**What to produce:** Where the word "VARCHAR" shows up in a line below, that line is counted. State how many lines are counted, without any other words.

**Information provided:**

-.-.-

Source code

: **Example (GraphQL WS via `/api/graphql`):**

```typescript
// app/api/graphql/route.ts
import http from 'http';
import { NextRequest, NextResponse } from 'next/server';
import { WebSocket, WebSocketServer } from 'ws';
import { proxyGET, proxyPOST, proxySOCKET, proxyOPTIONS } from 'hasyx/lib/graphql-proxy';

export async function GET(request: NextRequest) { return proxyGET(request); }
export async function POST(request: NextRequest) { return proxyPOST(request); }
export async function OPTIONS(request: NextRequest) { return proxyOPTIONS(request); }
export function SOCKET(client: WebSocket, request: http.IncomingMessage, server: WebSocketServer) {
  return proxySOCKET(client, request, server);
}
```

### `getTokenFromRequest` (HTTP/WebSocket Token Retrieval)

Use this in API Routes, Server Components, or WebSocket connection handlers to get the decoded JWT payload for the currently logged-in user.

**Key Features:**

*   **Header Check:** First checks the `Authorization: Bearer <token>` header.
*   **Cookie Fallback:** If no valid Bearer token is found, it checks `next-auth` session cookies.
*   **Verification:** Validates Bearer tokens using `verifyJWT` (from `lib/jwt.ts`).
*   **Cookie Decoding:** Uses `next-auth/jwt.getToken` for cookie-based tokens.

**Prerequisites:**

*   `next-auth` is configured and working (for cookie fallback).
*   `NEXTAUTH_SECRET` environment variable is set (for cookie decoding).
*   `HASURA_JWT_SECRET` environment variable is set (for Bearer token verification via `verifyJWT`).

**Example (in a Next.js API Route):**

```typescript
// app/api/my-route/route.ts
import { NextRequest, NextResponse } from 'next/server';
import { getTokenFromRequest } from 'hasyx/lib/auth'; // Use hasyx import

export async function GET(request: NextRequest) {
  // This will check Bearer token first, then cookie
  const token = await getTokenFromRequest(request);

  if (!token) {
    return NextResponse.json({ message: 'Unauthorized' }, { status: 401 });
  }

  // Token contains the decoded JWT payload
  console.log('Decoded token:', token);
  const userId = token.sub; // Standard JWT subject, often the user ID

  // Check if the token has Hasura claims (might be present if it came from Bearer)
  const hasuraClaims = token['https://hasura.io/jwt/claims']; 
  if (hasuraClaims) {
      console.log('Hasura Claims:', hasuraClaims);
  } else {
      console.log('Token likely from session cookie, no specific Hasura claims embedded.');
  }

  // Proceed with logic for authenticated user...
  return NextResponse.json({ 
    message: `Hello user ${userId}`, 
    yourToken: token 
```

-.-.-

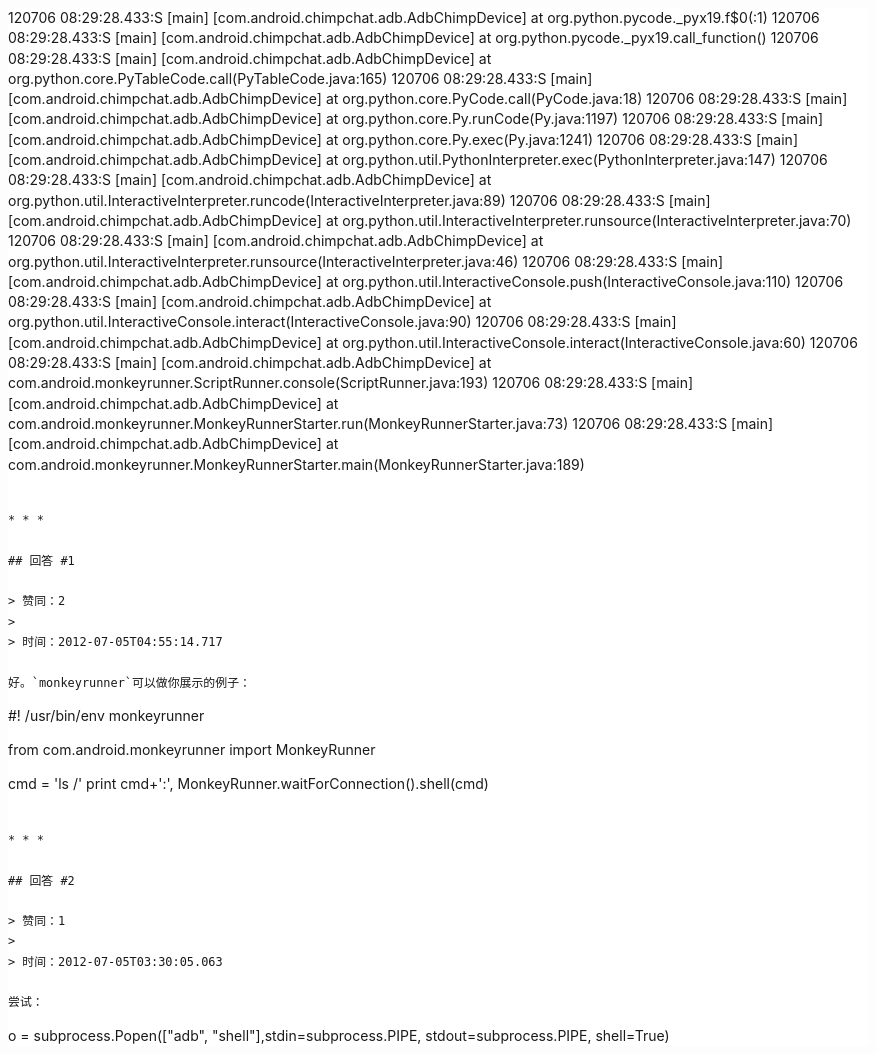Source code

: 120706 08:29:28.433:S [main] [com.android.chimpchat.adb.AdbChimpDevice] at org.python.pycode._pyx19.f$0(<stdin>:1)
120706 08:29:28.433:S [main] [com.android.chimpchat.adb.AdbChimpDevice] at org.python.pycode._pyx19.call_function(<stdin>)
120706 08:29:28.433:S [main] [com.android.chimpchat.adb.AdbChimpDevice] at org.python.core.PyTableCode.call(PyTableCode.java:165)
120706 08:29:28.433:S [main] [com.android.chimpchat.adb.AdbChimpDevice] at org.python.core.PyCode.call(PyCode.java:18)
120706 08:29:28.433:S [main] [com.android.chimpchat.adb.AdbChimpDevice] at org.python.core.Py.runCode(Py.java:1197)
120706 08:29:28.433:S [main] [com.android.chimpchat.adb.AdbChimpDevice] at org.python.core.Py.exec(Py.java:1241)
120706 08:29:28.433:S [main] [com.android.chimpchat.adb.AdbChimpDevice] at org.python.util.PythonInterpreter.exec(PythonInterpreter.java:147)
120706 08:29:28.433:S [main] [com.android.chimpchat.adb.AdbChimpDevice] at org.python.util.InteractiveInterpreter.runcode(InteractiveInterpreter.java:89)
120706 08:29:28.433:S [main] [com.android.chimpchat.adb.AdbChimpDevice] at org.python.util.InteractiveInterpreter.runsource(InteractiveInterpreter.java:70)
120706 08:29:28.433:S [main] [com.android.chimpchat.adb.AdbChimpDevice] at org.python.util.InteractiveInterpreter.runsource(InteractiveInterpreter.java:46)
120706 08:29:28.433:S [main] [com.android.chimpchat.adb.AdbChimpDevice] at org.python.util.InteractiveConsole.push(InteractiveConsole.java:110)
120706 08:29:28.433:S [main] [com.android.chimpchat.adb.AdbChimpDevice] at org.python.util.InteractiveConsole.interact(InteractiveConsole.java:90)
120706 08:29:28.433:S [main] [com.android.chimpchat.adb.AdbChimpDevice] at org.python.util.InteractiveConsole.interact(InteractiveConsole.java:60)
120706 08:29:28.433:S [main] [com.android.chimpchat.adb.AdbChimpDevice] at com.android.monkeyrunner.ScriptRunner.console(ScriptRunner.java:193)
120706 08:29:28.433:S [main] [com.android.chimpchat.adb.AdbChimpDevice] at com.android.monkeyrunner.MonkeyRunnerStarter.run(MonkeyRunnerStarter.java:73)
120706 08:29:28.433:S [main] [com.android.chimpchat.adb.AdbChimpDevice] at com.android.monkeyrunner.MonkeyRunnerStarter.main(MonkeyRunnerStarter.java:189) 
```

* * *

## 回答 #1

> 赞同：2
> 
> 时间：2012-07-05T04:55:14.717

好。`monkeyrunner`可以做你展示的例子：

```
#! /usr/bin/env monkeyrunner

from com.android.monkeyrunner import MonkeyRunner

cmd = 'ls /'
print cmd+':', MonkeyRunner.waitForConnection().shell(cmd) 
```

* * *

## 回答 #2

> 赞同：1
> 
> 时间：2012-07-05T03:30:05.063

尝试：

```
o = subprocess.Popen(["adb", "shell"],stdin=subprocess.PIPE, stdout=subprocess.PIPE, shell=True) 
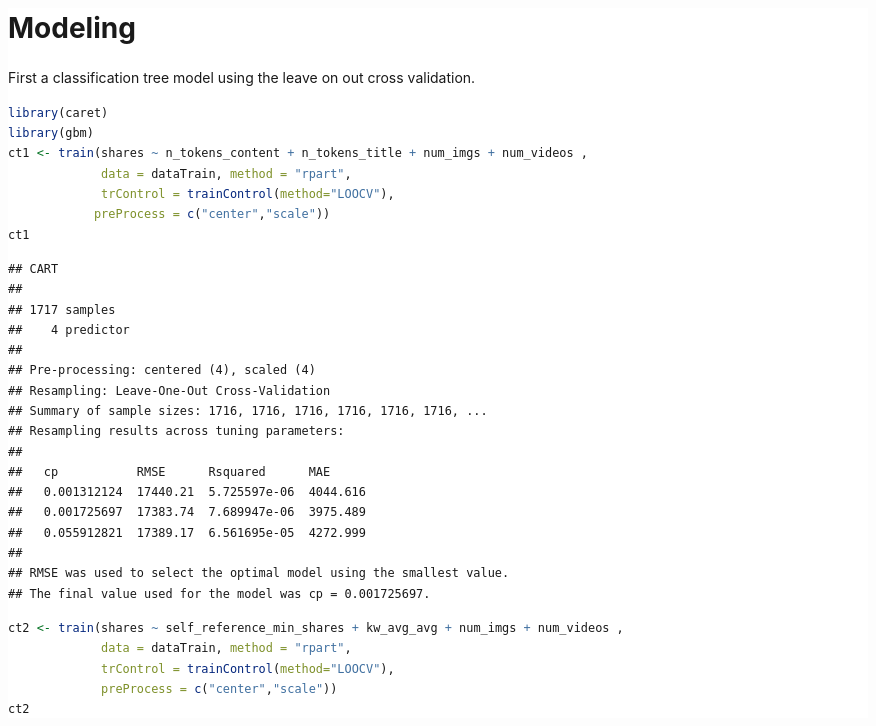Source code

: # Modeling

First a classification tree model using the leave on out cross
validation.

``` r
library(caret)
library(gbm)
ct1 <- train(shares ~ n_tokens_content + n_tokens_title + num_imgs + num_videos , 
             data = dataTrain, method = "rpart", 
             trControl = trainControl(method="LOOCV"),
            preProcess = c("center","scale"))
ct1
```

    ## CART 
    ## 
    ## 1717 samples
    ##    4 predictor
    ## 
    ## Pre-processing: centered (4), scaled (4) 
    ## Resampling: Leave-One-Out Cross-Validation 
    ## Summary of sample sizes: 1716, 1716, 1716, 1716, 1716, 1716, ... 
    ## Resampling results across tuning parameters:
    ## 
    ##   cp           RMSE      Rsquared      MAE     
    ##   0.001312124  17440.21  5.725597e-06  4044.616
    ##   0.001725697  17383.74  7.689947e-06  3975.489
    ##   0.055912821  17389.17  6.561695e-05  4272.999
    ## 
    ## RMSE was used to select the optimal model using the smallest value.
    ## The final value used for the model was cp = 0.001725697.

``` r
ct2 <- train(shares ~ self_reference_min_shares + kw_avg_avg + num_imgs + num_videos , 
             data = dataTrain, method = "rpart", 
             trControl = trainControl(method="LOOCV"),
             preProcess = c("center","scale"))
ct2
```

-.-.-

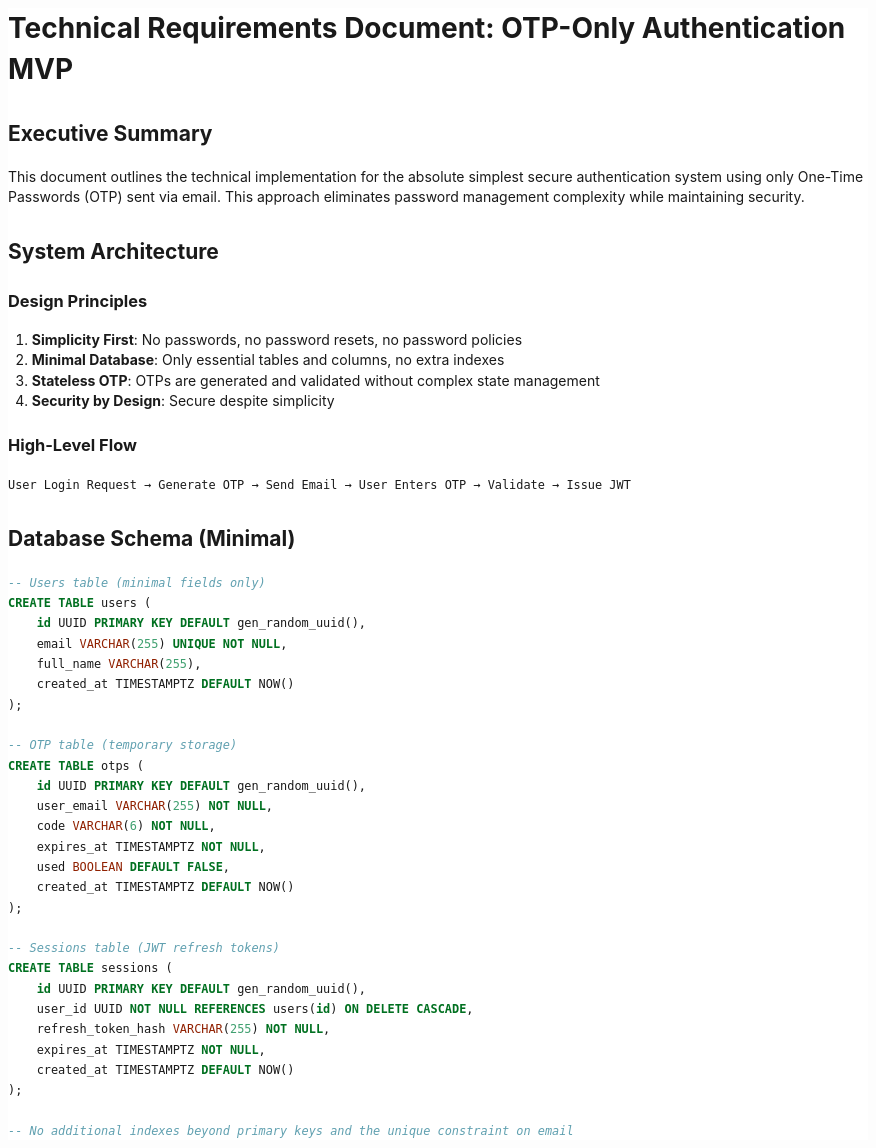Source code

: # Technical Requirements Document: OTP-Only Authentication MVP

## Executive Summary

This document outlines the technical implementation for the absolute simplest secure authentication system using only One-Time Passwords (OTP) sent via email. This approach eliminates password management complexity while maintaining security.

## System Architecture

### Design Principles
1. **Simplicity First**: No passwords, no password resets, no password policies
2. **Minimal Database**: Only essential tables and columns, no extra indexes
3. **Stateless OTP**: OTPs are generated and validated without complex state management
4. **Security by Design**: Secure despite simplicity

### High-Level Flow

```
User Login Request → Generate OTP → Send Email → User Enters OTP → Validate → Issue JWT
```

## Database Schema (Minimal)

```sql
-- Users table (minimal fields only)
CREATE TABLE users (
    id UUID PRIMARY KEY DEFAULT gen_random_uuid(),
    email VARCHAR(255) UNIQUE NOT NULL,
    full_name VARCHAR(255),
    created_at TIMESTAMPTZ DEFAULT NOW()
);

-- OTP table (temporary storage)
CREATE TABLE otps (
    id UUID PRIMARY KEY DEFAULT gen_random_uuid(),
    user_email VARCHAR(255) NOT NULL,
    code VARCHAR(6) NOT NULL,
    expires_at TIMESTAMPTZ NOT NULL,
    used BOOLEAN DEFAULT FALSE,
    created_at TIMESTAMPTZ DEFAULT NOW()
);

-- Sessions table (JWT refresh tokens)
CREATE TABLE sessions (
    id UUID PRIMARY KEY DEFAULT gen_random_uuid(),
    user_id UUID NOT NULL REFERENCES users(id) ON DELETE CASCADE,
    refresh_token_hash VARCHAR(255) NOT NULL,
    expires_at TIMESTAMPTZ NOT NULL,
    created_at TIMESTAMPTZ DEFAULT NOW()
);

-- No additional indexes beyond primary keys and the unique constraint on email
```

-.-.-

**Response to the exercise:** 5